Collect rich, labeled data to train conversation models
The most effective method to create clean, domain-specific, labeled data is to collect the data from actual conversations between the organization and the donor. For example, to collect conversational data by analyzing email text with Email Tree AI to identify key donor intents and corresponding appropriate responses. Or, utilizing an application like ProtoCall AI to label phone, text or chatbot conversations to not only collect the data, but to also define through data analytics the data about the best response to increasing the probability of donations. When an organization leverages its existing interactions to generate actionable data for its AI models, it creates a perpetual optimization loop to become increasingly better at communicating with donors at scale in the digital space.

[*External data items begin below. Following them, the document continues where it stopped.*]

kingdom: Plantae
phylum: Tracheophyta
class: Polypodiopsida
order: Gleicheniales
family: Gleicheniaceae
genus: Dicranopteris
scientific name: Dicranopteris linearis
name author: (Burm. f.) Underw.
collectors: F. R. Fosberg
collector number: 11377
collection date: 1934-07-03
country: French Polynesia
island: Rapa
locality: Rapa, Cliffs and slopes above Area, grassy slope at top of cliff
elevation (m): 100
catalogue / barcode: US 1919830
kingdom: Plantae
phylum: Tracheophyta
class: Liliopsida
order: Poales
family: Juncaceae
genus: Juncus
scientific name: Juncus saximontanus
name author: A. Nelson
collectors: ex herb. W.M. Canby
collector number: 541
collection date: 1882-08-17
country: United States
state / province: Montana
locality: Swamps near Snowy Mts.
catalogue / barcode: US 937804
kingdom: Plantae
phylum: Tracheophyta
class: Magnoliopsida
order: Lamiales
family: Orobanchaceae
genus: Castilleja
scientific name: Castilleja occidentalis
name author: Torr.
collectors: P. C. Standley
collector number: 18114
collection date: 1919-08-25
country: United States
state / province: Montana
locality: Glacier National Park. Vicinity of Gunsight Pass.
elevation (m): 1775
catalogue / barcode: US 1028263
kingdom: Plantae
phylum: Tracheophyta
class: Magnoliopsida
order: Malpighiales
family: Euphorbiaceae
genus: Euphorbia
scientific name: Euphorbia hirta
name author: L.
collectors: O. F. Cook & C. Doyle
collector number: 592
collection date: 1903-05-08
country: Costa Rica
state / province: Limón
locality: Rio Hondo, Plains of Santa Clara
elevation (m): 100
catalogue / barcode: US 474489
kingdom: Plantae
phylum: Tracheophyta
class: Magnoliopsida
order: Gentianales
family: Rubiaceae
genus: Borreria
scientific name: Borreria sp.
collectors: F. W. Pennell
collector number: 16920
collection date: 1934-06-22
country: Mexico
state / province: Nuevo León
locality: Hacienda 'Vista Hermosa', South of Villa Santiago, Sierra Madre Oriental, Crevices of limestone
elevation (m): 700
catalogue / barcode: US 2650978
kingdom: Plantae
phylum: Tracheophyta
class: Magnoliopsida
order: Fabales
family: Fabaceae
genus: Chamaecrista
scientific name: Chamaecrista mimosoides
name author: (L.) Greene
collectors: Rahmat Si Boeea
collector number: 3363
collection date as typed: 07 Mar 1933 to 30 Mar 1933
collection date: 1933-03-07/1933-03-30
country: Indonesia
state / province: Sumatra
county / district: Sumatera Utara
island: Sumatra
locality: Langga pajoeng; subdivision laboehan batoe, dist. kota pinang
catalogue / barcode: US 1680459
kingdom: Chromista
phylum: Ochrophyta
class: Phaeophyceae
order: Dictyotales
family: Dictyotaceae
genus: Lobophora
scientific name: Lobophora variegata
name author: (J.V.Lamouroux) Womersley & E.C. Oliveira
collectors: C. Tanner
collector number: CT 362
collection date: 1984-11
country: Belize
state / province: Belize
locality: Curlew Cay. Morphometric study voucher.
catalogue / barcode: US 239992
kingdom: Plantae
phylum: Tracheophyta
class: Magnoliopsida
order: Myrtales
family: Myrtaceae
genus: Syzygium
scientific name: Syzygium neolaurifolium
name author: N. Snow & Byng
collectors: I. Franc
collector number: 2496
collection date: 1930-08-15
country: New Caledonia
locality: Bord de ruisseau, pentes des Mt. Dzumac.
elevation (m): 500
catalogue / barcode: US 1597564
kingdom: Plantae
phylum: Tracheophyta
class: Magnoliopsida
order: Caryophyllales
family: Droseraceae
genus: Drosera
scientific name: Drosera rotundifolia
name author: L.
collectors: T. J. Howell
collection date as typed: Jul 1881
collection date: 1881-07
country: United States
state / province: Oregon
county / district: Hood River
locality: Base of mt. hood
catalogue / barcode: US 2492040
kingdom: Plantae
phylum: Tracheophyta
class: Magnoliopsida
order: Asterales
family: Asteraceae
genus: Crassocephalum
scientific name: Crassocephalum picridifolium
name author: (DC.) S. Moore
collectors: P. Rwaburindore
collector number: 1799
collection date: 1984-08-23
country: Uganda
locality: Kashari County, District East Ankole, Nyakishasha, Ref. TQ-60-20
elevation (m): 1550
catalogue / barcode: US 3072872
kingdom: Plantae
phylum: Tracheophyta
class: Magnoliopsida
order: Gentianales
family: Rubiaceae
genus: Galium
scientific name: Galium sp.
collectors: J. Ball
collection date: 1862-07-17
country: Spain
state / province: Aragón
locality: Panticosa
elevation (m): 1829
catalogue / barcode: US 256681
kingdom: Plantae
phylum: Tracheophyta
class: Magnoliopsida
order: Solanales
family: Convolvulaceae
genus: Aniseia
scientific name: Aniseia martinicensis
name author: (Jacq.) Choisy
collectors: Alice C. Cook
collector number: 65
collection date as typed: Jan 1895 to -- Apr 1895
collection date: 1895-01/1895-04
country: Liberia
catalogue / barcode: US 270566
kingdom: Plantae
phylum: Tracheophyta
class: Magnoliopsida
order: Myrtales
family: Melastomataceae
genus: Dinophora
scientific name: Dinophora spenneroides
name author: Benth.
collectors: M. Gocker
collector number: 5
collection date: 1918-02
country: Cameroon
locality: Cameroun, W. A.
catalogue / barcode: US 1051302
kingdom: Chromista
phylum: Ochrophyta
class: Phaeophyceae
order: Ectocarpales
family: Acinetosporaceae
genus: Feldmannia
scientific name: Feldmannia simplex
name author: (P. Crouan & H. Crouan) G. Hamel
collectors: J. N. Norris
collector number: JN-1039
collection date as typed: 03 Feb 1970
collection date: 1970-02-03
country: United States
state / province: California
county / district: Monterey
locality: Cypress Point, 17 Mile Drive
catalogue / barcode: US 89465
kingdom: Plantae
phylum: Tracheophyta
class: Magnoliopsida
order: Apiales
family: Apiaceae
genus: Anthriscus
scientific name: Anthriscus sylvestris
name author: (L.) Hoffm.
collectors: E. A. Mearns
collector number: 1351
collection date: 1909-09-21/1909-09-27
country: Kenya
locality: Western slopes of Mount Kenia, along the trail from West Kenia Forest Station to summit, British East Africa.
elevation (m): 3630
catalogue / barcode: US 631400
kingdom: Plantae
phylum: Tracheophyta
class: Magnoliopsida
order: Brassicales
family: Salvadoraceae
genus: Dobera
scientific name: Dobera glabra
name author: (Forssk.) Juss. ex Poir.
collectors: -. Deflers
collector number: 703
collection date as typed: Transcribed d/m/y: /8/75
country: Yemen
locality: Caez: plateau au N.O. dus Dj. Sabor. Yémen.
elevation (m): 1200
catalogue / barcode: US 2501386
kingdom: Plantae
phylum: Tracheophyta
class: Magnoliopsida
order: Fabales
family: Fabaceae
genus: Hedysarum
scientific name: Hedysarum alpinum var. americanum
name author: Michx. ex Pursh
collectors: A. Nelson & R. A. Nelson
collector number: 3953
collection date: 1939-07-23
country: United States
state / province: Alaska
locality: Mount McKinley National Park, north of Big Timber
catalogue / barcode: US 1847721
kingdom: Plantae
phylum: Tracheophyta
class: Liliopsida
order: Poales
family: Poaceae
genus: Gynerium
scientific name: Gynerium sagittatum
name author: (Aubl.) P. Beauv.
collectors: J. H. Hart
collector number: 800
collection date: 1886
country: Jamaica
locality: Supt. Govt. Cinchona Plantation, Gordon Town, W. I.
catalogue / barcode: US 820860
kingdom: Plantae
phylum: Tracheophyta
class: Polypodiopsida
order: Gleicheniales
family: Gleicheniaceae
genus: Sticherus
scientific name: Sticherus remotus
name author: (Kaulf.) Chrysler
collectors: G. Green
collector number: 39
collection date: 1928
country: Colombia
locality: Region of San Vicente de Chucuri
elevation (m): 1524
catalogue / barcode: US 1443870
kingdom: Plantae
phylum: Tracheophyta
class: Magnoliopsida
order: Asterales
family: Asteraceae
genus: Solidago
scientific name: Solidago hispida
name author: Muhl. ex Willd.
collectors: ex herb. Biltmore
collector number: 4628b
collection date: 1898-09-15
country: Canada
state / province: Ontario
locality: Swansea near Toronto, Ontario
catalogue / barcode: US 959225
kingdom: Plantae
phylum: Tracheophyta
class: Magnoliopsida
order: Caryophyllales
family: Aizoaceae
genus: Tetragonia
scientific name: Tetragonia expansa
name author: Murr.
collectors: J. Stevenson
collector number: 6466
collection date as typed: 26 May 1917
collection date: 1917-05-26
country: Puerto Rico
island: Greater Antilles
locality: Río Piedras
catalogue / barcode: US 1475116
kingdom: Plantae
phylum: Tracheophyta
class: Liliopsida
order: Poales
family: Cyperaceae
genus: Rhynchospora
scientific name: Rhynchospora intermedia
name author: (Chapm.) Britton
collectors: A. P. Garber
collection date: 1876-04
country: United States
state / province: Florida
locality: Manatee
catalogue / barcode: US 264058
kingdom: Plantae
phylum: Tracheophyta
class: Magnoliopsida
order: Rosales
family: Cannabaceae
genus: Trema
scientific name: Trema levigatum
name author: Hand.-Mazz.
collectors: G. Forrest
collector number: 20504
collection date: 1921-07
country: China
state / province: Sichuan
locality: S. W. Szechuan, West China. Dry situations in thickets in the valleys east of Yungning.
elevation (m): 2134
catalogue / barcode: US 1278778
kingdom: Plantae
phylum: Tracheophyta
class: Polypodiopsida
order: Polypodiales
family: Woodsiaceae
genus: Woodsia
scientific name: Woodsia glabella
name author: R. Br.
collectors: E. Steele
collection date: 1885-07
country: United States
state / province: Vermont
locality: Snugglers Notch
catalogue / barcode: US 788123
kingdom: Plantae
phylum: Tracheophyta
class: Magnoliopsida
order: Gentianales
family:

The digital civil society is continuously expanding and the methods of connecting with stakeholders in this digital space allow organizations to scale their outreach like never before. The omnichannel communication of email, text, social media and other online platforms continue to increase as the preferred methods of outreach, leaving nonprofits to go where the people are in order to remain relevant and valuable. Most organizations have already embraced some form of these outreach channels and have taken steps to institute AI within their organization. A challenge for nonprofits is that the expertise to further AI utilization within their organizations is scarce, but the benefits are multi-fold. An in-house expert will be better able to collaborate with other organizational entities, have a better understanding of the mission and challenges, and have the patience to iterate on the AI implementations. It is also recommended that as an organization does analysis on its donor base data, that the primary strategy should be to identify means to engage with donors in a more meaningful way. The demographic, psychographic, behavioral and geographic data available on donors is only helpful if it can tell an organization how to better connect more effectively with donors. Nonprofit leaders that adopt and deploy conversational AI will achieve future fundraising success by effectively reaching more individuals to reverse the alarming trend of few individual donors.
Nathan Bezzant is a 2021 graduate of the Master of Nonprofit Leadership and Management program at Arizona State University. For the past 20 years he has worked in the marketing and technology industries, and currently works for a software company that builds applications to help organizations in both the for-profit and nonprofit sectors to communicate with their stakeholders through technology.